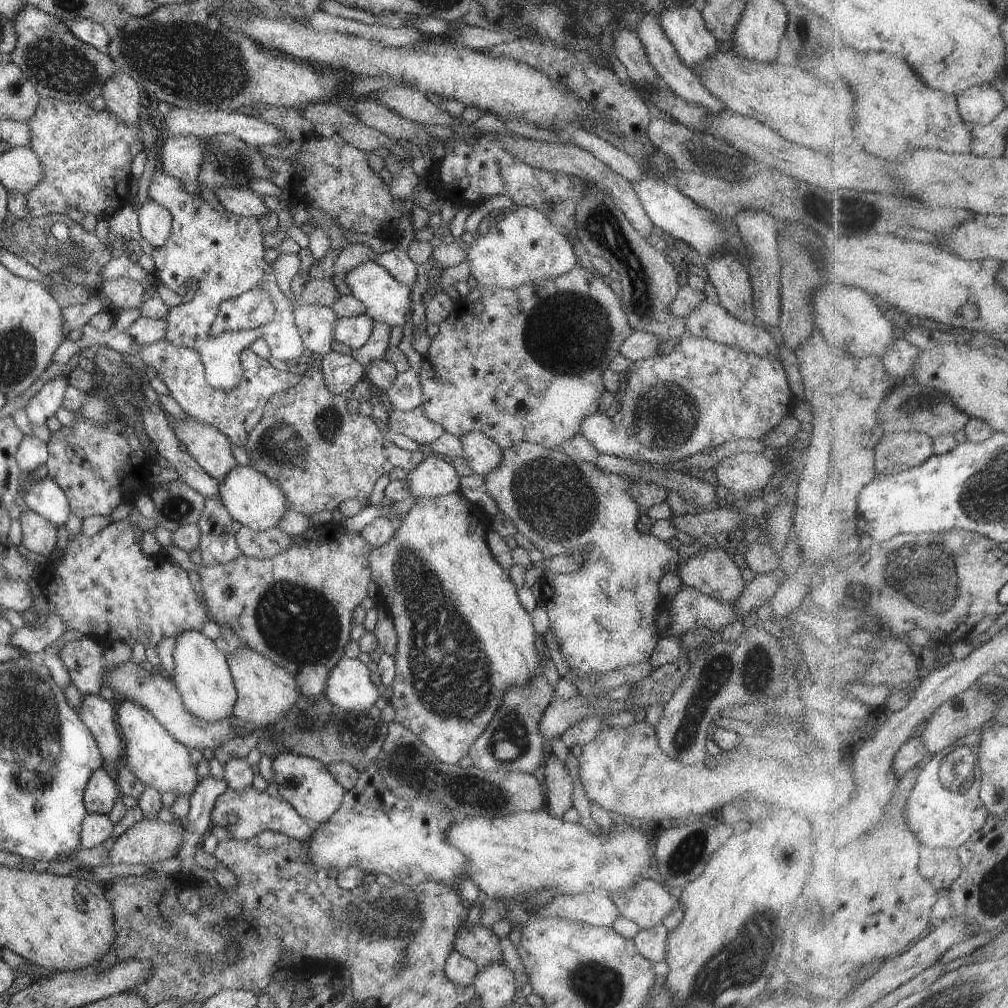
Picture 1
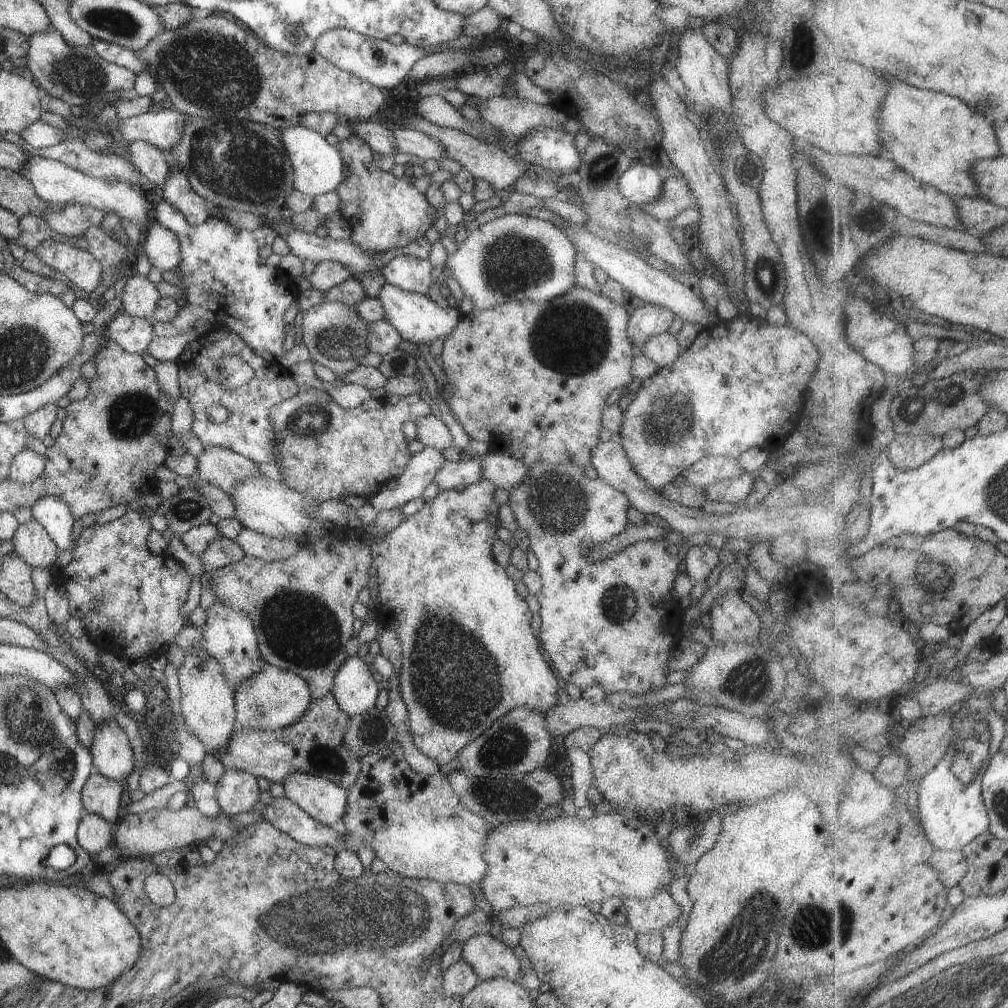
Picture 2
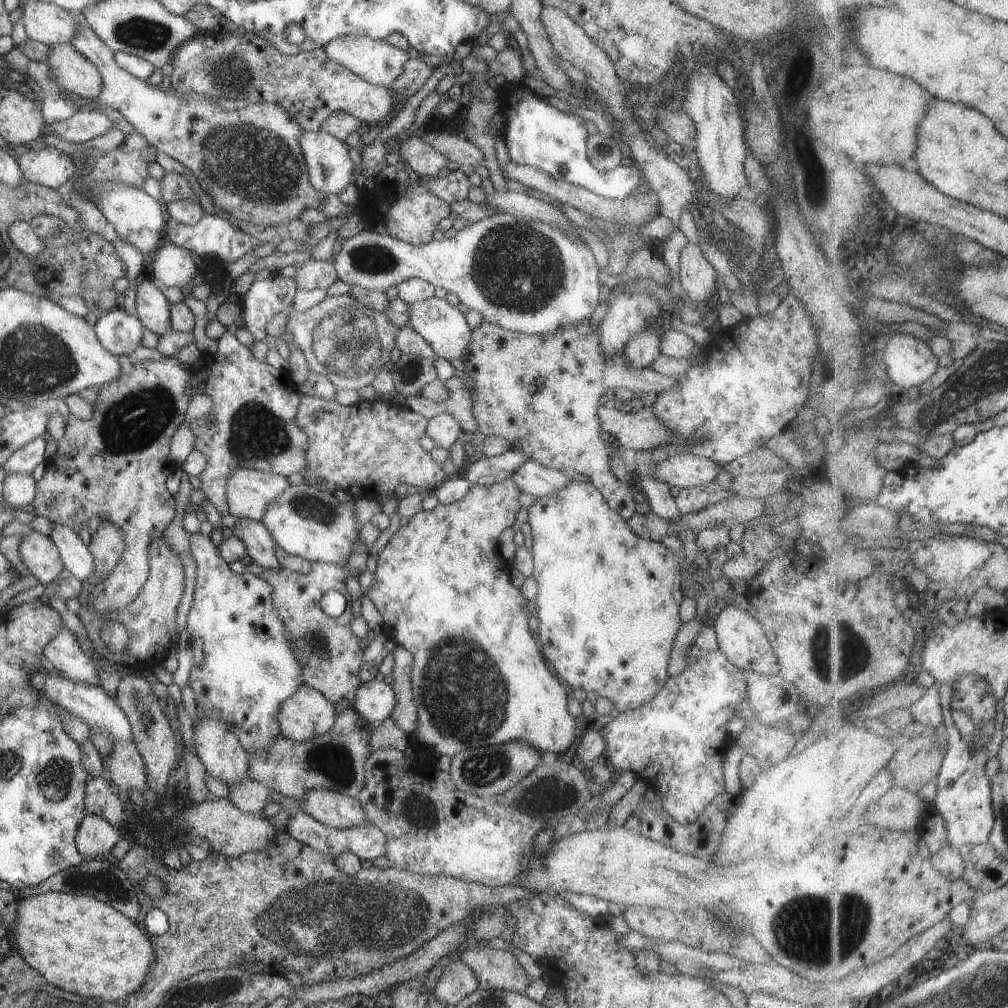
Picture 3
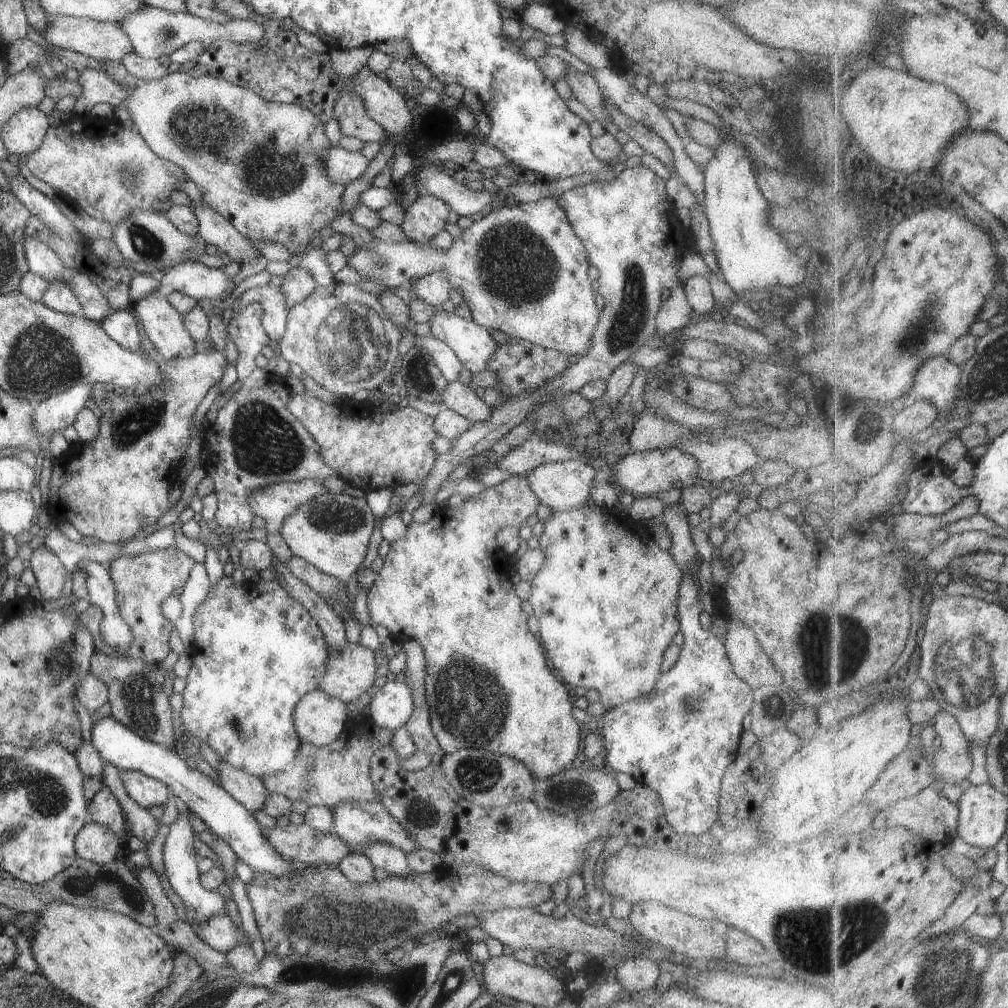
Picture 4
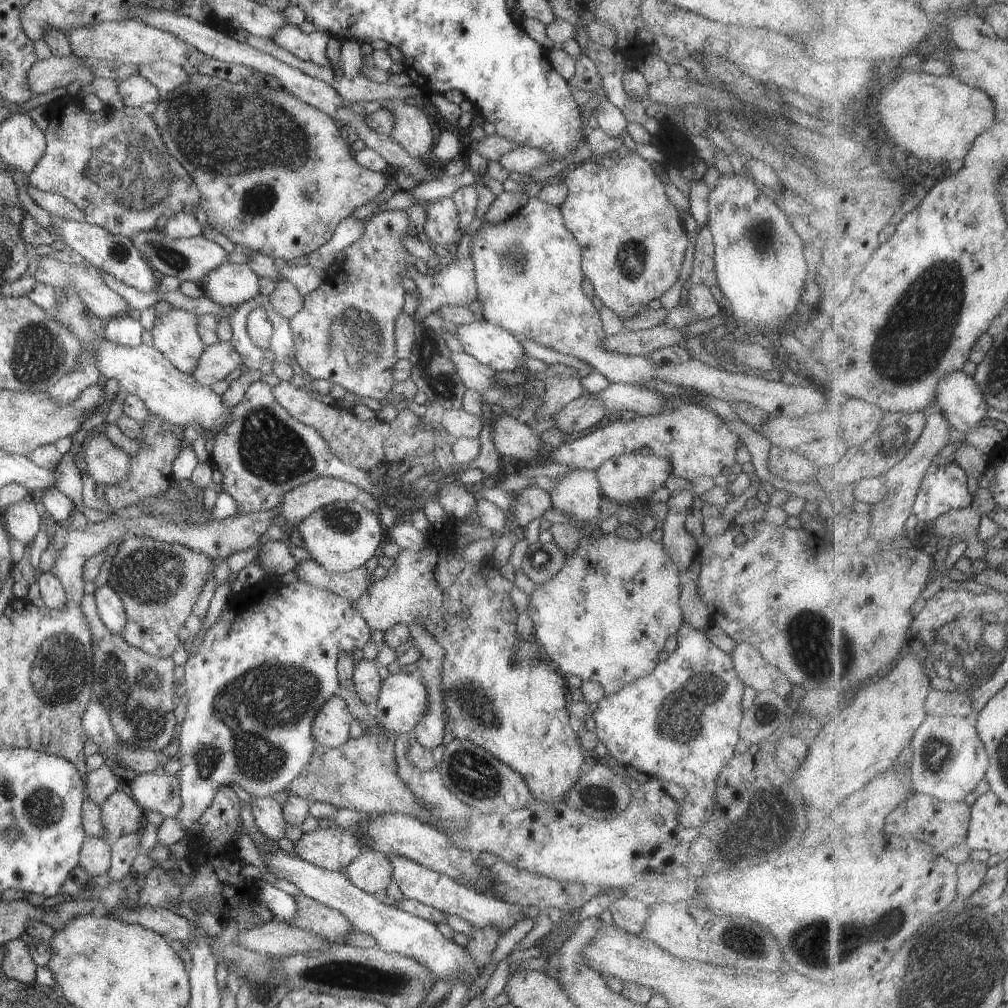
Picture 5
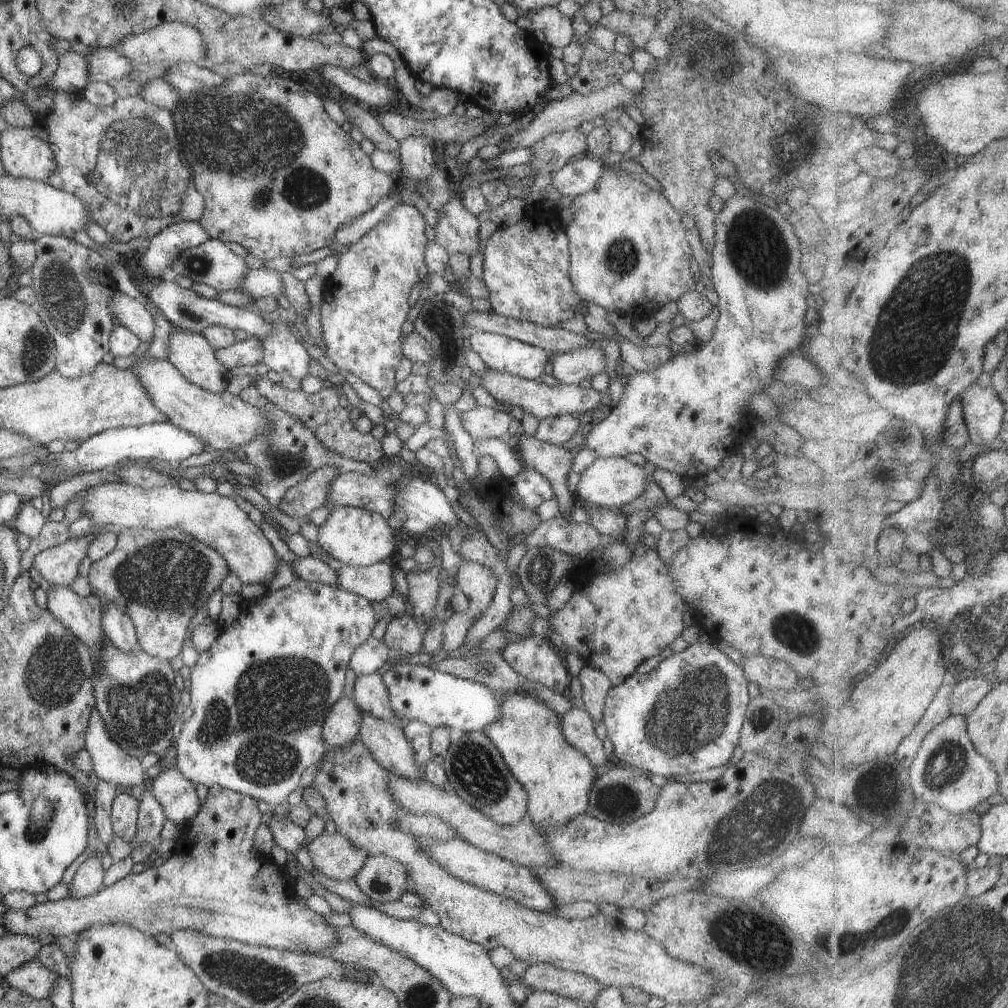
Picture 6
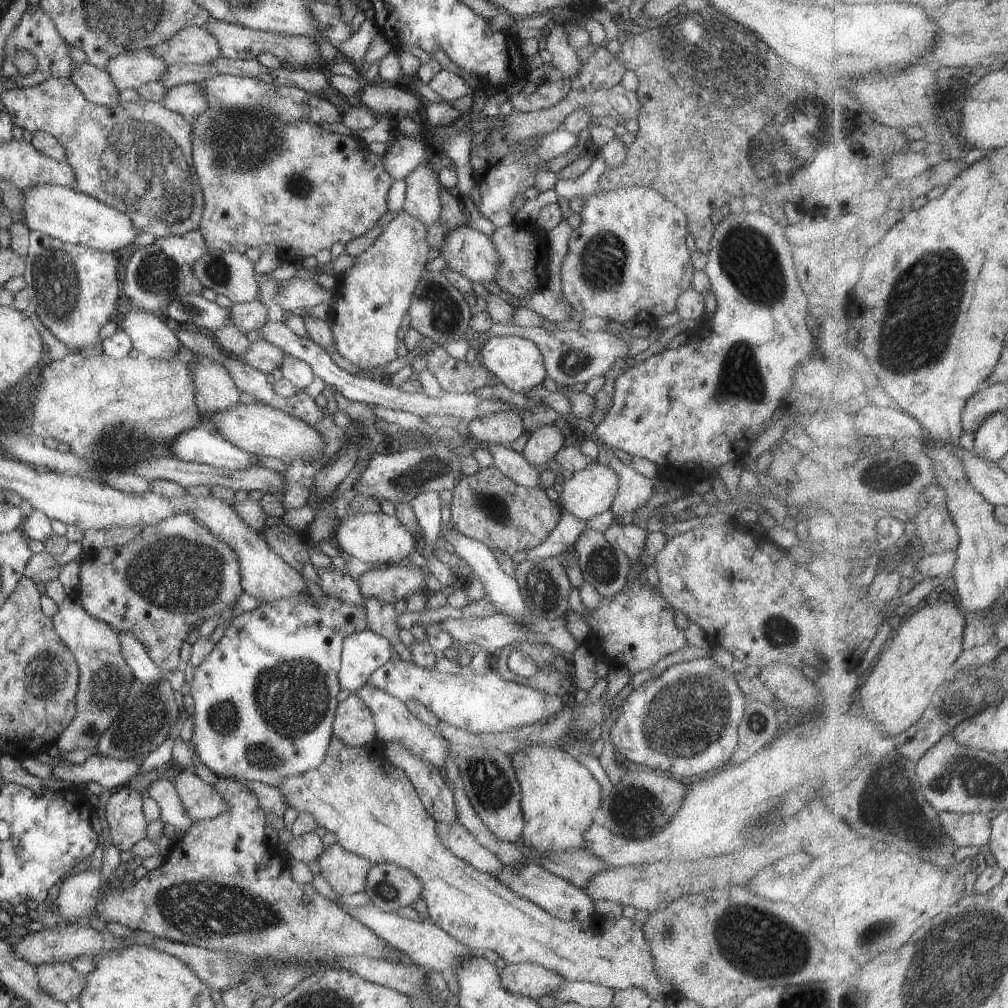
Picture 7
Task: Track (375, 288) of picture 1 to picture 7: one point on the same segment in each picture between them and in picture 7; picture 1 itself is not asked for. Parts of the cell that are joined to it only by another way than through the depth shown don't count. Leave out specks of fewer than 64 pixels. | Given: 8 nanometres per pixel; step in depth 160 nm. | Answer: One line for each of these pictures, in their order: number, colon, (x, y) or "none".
2: (418, 320)
3: (443, 327)
4: (471, 343)
5: (492, 346)
6: (499, 353)
7: (517, 362)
════════
**Requirement**. Leave out the pictures and repeat the remaining data exactly.

**Exercise result**.
Picture 1
Picture 2
Picture 3
Picture 4
Picture 5
Picture 6
Picture 7
Task: Track (375, 288) of picture 1 to picture 7: one point on the same segment in each picture between them and in picture 7; picture 1 itself is not asked for. Parts of the cell that are joined to it only by another way than through the depth shown don't count. Leave out specks of fewer than 64 pixels. | Given: 8 nanometres per pixel; step in depth 160 nm. | Answer: One line for each of these pictures, in their order: number, colon, (x, y) or "none".
2: (418, 320)
3: (443, 327)
4: (471, 343)
5: (492, 346)
6: (499, 353)
7: (517, 362)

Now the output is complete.